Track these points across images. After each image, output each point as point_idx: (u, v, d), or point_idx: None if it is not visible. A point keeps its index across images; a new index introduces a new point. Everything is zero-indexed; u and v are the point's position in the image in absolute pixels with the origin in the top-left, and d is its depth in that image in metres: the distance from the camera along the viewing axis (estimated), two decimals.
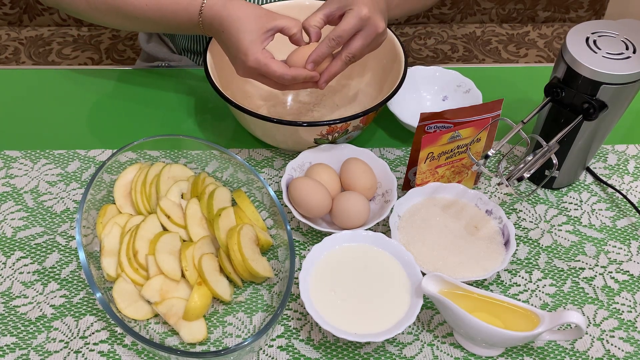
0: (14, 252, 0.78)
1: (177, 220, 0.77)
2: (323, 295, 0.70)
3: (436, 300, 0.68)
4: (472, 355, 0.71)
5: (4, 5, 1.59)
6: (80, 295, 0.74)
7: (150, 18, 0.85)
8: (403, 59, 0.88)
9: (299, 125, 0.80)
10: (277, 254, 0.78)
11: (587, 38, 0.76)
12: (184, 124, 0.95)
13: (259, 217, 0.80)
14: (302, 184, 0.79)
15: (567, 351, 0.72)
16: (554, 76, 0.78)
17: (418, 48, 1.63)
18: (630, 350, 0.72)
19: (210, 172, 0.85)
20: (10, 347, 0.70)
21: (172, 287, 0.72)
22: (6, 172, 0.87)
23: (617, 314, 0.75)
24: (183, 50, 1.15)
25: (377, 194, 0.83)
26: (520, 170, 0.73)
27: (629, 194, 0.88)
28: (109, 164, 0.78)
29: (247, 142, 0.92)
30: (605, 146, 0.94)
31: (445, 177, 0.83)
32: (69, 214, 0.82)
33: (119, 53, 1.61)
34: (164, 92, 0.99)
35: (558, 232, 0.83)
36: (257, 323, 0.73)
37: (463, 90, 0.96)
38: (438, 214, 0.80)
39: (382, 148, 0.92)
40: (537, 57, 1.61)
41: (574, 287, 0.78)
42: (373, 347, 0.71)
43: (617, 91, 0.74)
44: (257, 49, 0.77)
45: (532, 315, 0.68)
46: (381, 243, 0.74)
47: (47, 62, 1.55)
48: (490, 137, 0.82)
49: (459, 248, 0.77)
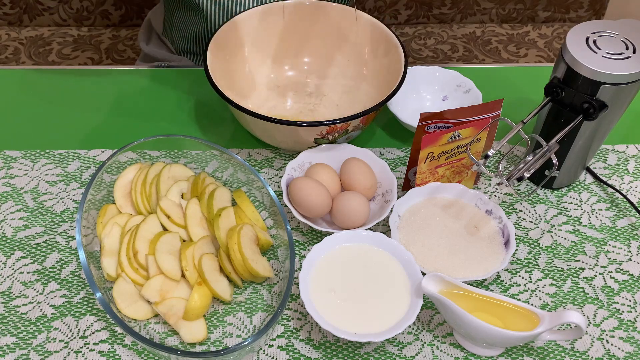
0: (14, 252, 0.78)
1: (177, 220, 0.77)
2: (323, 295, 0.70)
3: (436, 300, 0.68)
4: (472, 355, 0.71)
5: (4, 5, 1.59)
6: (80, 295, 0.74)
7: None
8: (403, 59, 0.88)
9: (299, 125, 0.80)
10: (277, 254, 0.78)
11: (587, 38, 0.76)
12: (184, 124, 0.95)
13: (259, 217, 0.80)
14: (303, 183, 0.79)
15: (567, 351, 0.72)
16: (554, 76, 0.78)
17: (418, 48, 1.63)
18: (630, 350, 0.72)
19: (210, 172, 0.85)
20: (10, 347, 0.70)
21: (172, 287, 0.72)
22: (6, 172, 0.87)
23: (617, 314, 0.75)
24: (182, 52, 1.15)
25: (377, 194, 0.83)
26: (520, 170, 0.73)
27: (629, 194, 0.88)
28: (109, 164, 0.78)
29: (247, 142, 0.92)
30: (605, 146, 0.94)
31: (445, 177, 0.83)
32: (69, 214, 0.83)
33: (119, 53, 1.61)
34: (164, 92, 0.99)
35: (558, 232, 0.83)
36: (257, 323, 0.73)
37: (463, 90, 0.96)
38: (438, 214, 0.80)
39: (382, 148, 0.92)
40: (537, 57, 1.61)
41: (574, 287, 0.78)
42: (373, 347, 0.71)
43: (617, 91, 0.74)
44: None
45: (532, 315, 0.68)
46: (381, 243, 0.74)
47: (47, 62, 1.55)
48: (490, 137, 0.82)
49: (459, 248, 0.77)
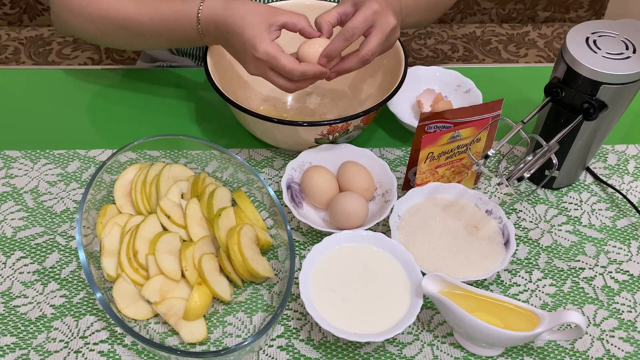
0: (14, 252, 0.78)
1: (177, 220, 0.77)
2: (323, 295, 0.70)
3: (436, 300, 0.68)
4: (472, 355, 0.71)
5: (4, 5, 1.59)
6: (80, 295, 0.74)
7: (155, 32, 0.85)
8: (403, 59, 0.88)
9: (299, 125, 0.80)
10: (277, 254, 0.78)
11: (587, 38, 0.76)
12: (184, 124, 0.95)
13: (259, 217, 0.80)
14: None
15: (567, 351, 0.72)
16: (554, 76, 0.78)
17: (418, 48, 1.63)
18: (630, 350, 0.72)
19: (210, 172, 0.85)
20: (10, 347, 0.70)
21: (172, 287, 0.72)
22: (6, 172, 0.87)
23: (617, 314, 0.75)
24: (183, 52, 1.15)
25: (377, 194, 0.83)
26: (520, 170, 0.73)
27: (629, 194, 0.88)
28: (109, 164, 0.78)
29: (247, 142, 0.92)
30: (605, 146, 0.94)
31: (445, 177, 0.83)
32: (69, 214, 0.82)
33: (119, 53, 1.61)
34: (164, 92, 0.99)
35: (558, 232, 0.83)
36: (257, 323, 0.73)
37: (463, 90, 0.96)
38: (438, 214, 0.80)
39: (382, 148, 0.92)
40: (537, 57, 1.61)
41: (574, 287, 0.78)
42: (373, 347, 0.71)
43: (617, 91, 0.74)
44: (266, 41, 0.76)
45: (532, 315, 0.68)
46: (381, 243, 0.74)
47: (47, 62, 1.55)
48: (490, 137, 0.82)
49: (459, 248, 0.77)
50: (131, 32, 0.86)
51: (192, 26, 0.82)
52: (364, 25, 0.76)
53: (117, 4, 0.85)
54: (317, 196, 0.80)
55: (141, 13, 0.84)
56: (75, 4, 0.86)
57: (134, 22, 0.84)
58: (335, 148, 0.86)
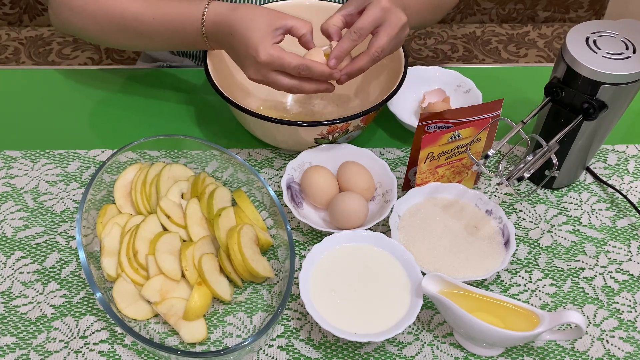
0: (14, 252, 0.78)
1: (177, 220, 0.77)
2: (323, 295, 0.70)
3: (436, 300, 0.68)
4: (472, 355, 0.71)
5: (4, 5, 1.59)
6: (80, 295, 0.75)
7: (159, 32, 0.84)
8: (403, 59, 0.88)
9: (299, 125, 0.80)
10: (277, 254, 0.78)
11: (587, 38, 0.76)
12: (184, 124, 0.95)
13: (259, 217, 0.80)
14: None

Exercise requirements: Each record, word for word, should be printed again without its pictures.

Solution:
Track these points across images. After each image, output each point as point_idx: (u, v, d), or point_idx: None if it is not visible. A point keeps its index across images; a new index introduces a new point. Everything is zero-indexed; u and v are the point's position in the image in absolute pixels with the origin in the top-left, and d is its depth in that image in metres: the distance from the camera along the viewing axis (estimated), two decimals.
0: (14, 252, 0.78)
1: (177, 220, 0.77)
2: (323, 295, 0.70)
3: (436, 300, 0.68)
4: (472, 355, 0.71)
5: (4, 5, 1.59)
6: (80, 295, 0.74)
7: (150, 18, 0.85)
8: (403, 59, 0.88)
9: (299, 125, 0.80)
10: (277, 254, 0.78)
11: (587, 38, 0.76)
12: (184, 124, 0.95)
13: (259, 217, 0.80)
14: (302, 184, 0.79)
15: (567, 351, 0.72)
16: (554, 76, 0.78)
17: (418, 48, 1.63)
18: (630, 350, 0.72)
19: (210, 172, 0.85)
20: (10, 347, 0.70)
21: (172, 287, 0.72)
22: (6, 172, 0.87)
23: (617, 314, 0.75)
24: (183, 50, 1.15)
25: (377, 194, 0.83)
26: (520, 170, 0.73)
27: (629, 194, 0.88)
28: (109, 164, 0.78)
29: (247, 142, 0.92)
30: (605, 146, 0.94)
31: (445, 177, 0.83)
32: (69, 214, 0.82)
33: (119, 53, 1.61)
34: (164, 92, 0.99)
35: (558, 232, 0.83)
36: (257, 323, 0.73)
37: (463, 90, 0.96)
38: (438, 214, 0.80)
39: (382, 148, 0.92)
40: (537, 57, 1.61)
41: (574, 287, 0.78)
42: (373, 347, 0.71)
43: (617, 91, 0.74)
44: (257, 49, 0.77)
45: (532, 315, 0.68)
46: (381, 243, 0.74)
47: (47, 62, 1.55)
48: (490, 137, 0.82)
49: (459, 248, 0.77)
0: (14, 252, 0.78)
1: (177, 220, 0.77)
2: (323, 295, 0.70)
3: (436, 300, 0.68)
4: (472, 355, 0.71)
5: (4, 5, 1.59)
6: (80, 295, 0.74)
7: None
8: (403, 59, 0.88)
9: (299, 125, 0.80)
10: (277, 254, 0.78)
11: (587, 38, 0.76)
12: (184, 124, 0.95)
13: (259, 217, 0.80)
14: (303, 183, 0.79)
15: (567, 351, 0.72)
16: (554, 76, 0.78)
17: (418, 48, 1.63)
18: (630, 350, 0.72)
19: (210, 172, 0.85)
20: (10, 347, 0.70)
21: (172, 287, 0.72)
22: (6, 172, 0.87)
23: (617, 314, 0.75)
24: (182, 52, 1.15)
25: (377, 194, 0.83)
26: (520, 170, 0.73)
27: (629, 194, 0.88)
28: (109, 164, 0.78)
29: (247, 142, 0.92)
30: (605, 146, 0.94)
31: (445, 177, 0.83)
32: (69, 214, 0.83)
33: (119, 53, 1.61)
34: (164, 92, 0.99)
35: (558, 232, 0.83)
36: (257, 323, 0.73)
37: (463, 90, 0.96)
38: (438, 214, 0.80)
39: (382, 148, 0.92)
40: (537, 57, 1.61)
41: (574, 287, 0.78)
42: (373, 347, 0.71)
43: (617, 91, 0.74)
44: None
45: (532, 315, 0.68)
46: (381, 243, 0.74)
47: (47, 62, 1.55)
48: (490, 137, 0.82)
49: (459, 248, 0.77)
0: (14, 252, 0.78)
1: (177, 220, 0.77)
2: (323, 295, 0.70)
3: (436, 300, 0.68)
4: (472, 355, 0.71)
5: (4, 5, 1.59)
6: (80, 295, 0.74)
7: (155, 32, 0.85)
8: (403, 59, 0.88)
9: (299, 125, 0.80)
10: (277, 254, 0.78)
11: (587, 38, 0.76)
12: (184, 124, 0.95)
13: (259, 217, 0.80)
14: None
15: (567, 351, 0.72)
16: (554, 76, 0.78)
17: (418, 48, 1.63)
18: (630, 350, 0.72)
19: (210, 172, 0.85)
20: (10, 347, 0.70)
21: (172, 287, 0.72)
22: (6, 172, 0.87)
23: (617, 314, 0.75)
24: (183, 52, 1.15)
25: (377, 194, 0.83)
26: (520, 170, 0.73)
27: (629, 194, 0.88)
28: (109, 164, 0.78)
29: (247, 142, 0.92)
30: (605, 146, 0.94)
31: (445, 177, 0.83)
32: (69, 214, 0.82)
33: (119, 53, 1.61)
34: (164, 92, 0.99)
35: (558, 232, 0.83)
36: (257, 323, 0.73)
37: (463, 90, 0.96)
38: (438, 214, 0.80)
39: (382, 148, 0.92)
40: (537, 57, 1.61)
41: (574, 287, 0.78)
42: (373, 347, 0.71)
43: (617, 91, 0.74)
44: (266, 41, 0.76)
45: (532, 315, 0.68)
46: (381, 243, 0.74)
47: (47, 62, 1.55)
48: (490, 137, 0.82)
49: (459, 248, 0.77)
50: (131, 32, 0.86)
51: (192, 26, 0.82)
52: (364, 25, 0.76)
53: (117, 4, 0.85)
54: (317, 196, 0.80)
55: (141, 13, 0.84)
56: (75, 4, 0.86)
57: (134, 22, 0.84)
58: (335, 148, 0.86)
0: (14, 252, 0.78)
1: (177, 220, 0.77)
2: (323, 295, 0.70)
3: (436, 300, 0.68)
4: (472, 355, 0.71)
5: (4, 5, 1.59)
6: (80, 295, 0.75)
7: (159, 32, 0.84)
8: (403, 59, 0.88)
9: (299, 125, 0.80)
10: (277, 254, 0.78)
11: (587, 38, 0.76)
12: (184, 124, 0.95)
13: (259, 217, 0.80)
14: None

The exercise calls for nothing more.